ALTER KEYSPACE foo WITH REPLICATION = {'class' : 'NetworkTopologyStrategy', 'DC1' : '3/1'}; ALTER KEYSPACE foo WITH REPLICATION = {'class' : 'SimpleStrategy', 'replication_factor' : '3/1'};
Monotonic reads are not supported with Transient Replication in 4.0, so any existing tables in the keyspace must have monotonic reads disabled by setting read_repair = 'NONE'
Once the keyspace has been altered, you will need to run incremental repair and then nodetool cleanup to ensure transient data is cleaned up.
Operational matters
Transient replication requires rolling incremental repair to be run regularly in order to move data from transient replicas to full replicas. By default transient replicas will receive 1% of writes for transiently replicated ranges due to rapid write protection. If a node is down for an extended period of time, its transient replicas will receive additional write load and that data should be cleaned up using incremental repair. Running incremental repair regularly will ensure that the size of each repair is small.
It’s also a good idea to run a small number of vnodes with transient replication so that when a node goes down the load is spread out over several other nodes that transiently replicate that range. Larges numbers of vnodes are known to be problematic, so it’s best to start with a cluster that is already close to or at its maximum size so that a small number of vnodes will be sufficient. If you intend to grow the cluster in the future, you will need to be cognizant of how this will interact with the number of vnodes you select.
While the odds of any data loss should multiple nodes be permanently lost remain the same with transient replication, the magnitude of potential data loss does not. With 3/1 transient replication the permanent loss of two nodes could result in the loss of the entirety of the repaired data set. If you are running a multi-DC setup with a high level of replication such as 2 DCs, with 3/1 replicas in each, then you will have 4 full copies total and the added risk of transient replication is minimal.
Experimental features
Experimental features are a relatively new idea for Apache Cassandra. Although we recently voted to make materialized views an experimental feature retroactively, Transient Replication is the first experimental feature to be introduced as such.
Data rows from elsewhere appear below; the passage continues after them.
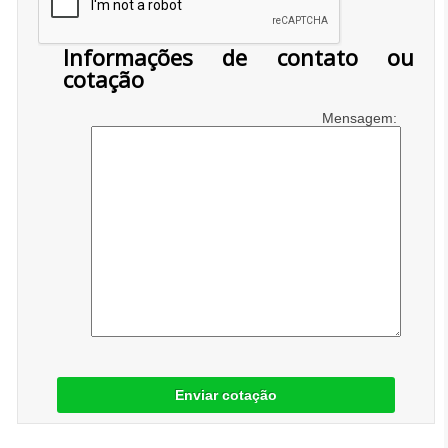
Informações de contato ou
cotação
Mensagem:
Enviar cotação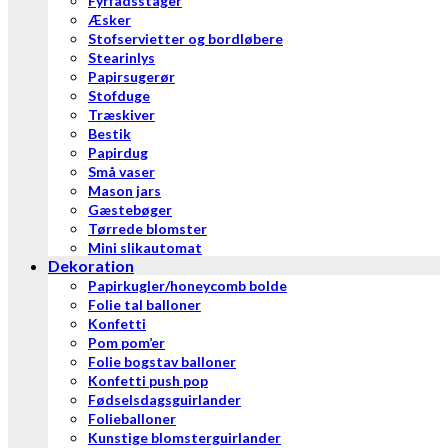
Fyrfadsstager
Æsker
Stofservietter og bordløbere
Stearinlys
Papirsugerør
Stofduge
Træskiver
Bestik
Papirdug
Små vaser
Mason jars
Gæstebøger
Tørrede blomster
Mini slikautomat
Dekoration
Papirkugler/honeycomb bolde
Folie tal balloner
Konfetti
Pom pom’er
Folie bogstav balloner
Konfetti push pop
Fødselsdagsguirlander
Folieballoner
Kunstige blomsterguirlander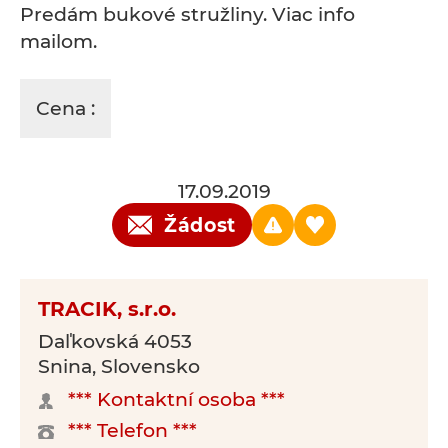
Predám bukové stružliny. Viac info
mailom.
Cena :
17.09.2019
Žádost
TRACIK, s.r.o.
Daľkovská 4053
Snina, Slovensko
*** Kontaktní osoba ***
*** Telefon ***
The goal of introducing experimental features is to allow for incremental development across multiple releases. In the case of Transient Replication, we can avoid a giant code drop that heavily modifies the code base, and the associated risks with incorporating a new feature that way.
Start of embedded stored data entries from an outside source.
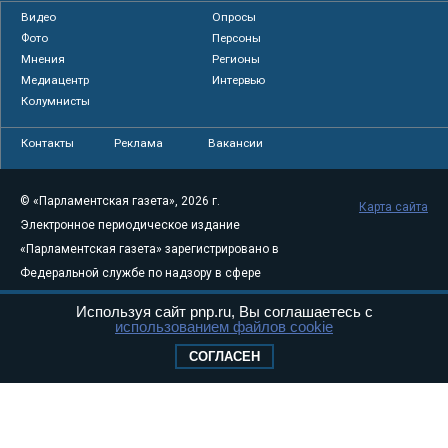
Видео
Опросы
Фото
Персоны
Мнения
Регионы
Медиацентр
Интервью
Колумнисты
Контакты
Реклама
Вакансии
© «Парламентская газета», 2026 г.
Карта сайта
Электронное периодическое издание
«Парламентская газета» зарегистрировано в
Федеральной службе по надзору в сфере
связи, информационных технологий и
Используя сайт pnp.ru, Вы соглашаетесь с
массовых коммуникаций (Роскомнадзор) 05
использованием файлов cookie
августа 2011 года. 18+
СОГЛАСЕН
Свидетельство о регистрации Эл № ФС77-
46097
Учредитель — АНО «Парламентская газета»
Исполняющий обязанности главного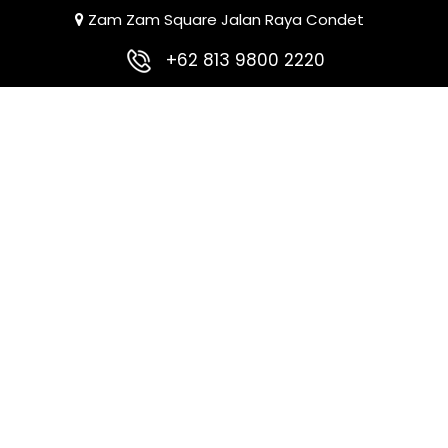
Zam Zam Square Jalan Raya Condet
+62 813 9800 2220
What it means for a feature to be experimental doesn’t have a set definition, but for Transient Replication it’s intended to set expectations. As of 4.0, Transient Replication’s intended audience is expert operators of Cassandra with the ability to write the book on how to safely deploy Transient Replication, debug any issues that result, and if necessary contribute code back to address problems as they are discovered.
It’s expected that the feature set for Transient Replication will not change in minor updates to 4.0, but eventually it should be ready for use by a wider audience.
Next steps for Transient Replication
If increasing availability or saving on capacity sounds good to you, then you can help make transient replication production-ready by testing it out or even deploying it. Experience and feedback from the community is one the of the things that will drive transient replication bug fixing and development.